**GOAL OF THE EXERCISE**
Reproduce, word for word, the text below about the architects Lor and Ed Calma.

**TEXT UNDER STUDY**
#####

Cool, Calma & collected
Their story begins thusly.
When the son was growing up, his friends would marvel at the house his family used to lived in. It’s unique, said those long-ago friends who lived in more conformist houses. It’s like a building. A museum, even.
“Everything in the house — from the lamps to the tables, from the décor to the house itself — was designed by my father,” the son shares. “I would go to my friends’ houses and they were all standard, off-the-shelf ones. So, I grew up in a kind of design environment.”
The son, in this case, is Ed Calma. The father is Lor Calma. And both are renowned architects.
You’ve joined us here in Lor’s house in Forbes Park. Look around: two white columns are poised skyward, glass panels reveal a universe of greens, stairs elegantly spiral, and Lor’s metal sculptures in red and yellow variants punctuate the space inside this cluster of boxes, which the elder architect calls home. Museum-like and magnificent.
Lor Calma, in his mid-eighties, is a titan in the twin worlds of architecture and sculpture, producing iconic works in both fields. He also carved a name for himself in industrial design with his modernist furniture, as well as jewelry design and interior design. Lor is synonymous with clean, well-defined lines, expansive glass and designs way ahead of his time. What Lor deemed modern as far back as the Sixties still looks curiously contemporary now.
Ed Calma, in his forties, is a managing partner at Lor Calma & Partners. He is a graduate of Columbia University in New York, and took up extensive architecture and planning courses in one of the leading institutions of learning in Rome, Italy. He won a Ten Outstanding Young Men (TOYM) award in 2002. He and his team have won for the country two gold medals for the Philippine pavilions at the Aichi Expo 2005 in Japan and once again at the Expo Zaragoza 2008 in Spain.

#####

**DATASET EXTRACT**
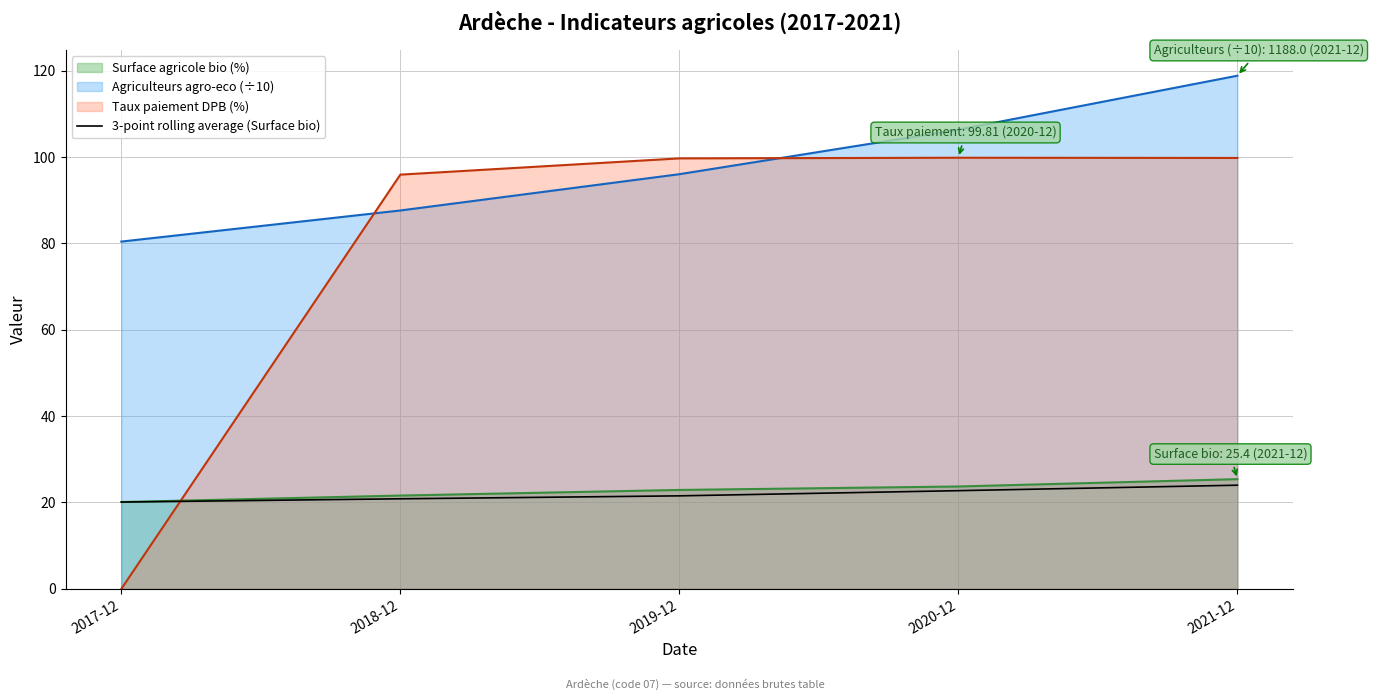

Which series has the widest spread of values?

Taux paiement DPB (%)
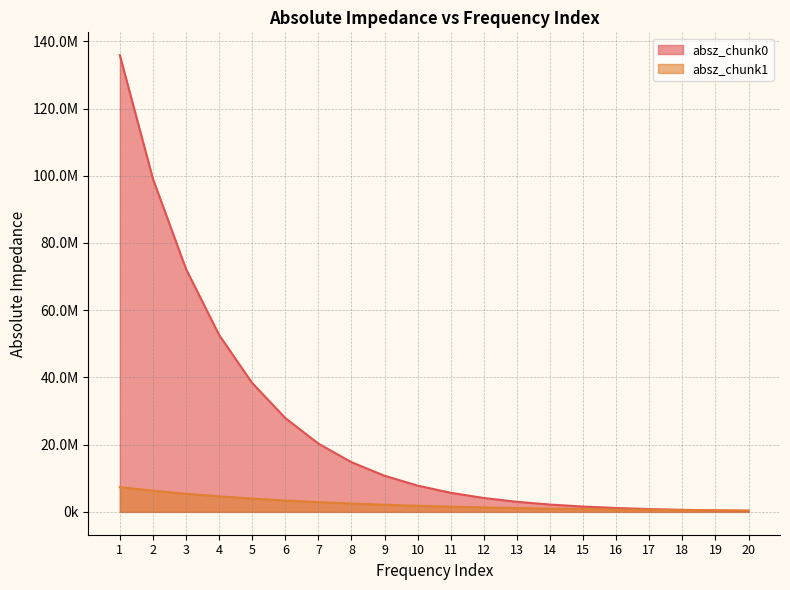

How many data points in absz_chunk0 are above 7814650?

9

#####

**SOLUTION TO THIS PROBLEM**
Cool, Calma & collected
Their story begins thusly.
When the son was growing up, his friends would marvel at the house his family used to lived in. It’s unique, said those long-ago friends who lived in more conformist houses. It’s like a building. A museum, even.
“Everything in the house — from the lamps to the tables, from the décor to the house itself — was designed by my father,” the son shares. “I would go to my friends’ houses and they were all standard, off-the-shelf ones. So, I grew up in a kind of design environment.”
The son, in this case, is Ed Calma. The father is Lor Calma. And both are renowned architects.
You’ve joined us here in Lor’s house in Forbes Park. Look around: two white columns are poised skyward, glass panels reveal a universe of greens, stairs elegantly spiral, and Lor’s metal sculptures in red and yellow variants punctuate the space inside this cluster of boxes, which the elder architect calls home. Museum-like and magnificent.
Lor Calma, in his mid-eighties, is a titan in the twin worlds of architecture and sculpture, producing iconic works in both fields. He also carved a name for himself in industrial design with his modernist furniture, as well as jewelry design and interior design. Lor is synonymous with clean, well-defined lines, expansive glass and designs way ahead of his time. What Lor deemed modern as far back as the Sixties still looks curiously contemporary now.
Ed Calma, in his forties, is a managing partner at Lor Calma & Partners. He is a graduate of Columbia University in New York, and took up extensive architecture and planning courses in one of the leading institutions of learning in Rome, Italy. He won a Ten Outstanding Young Men (TOYM) award in 2002. He and his team have won for the country two gold medals for the Philippine pavilions at the Aichi Expo 2005 in Japan and once again at the Expo Zaragoza 2008 in Spain.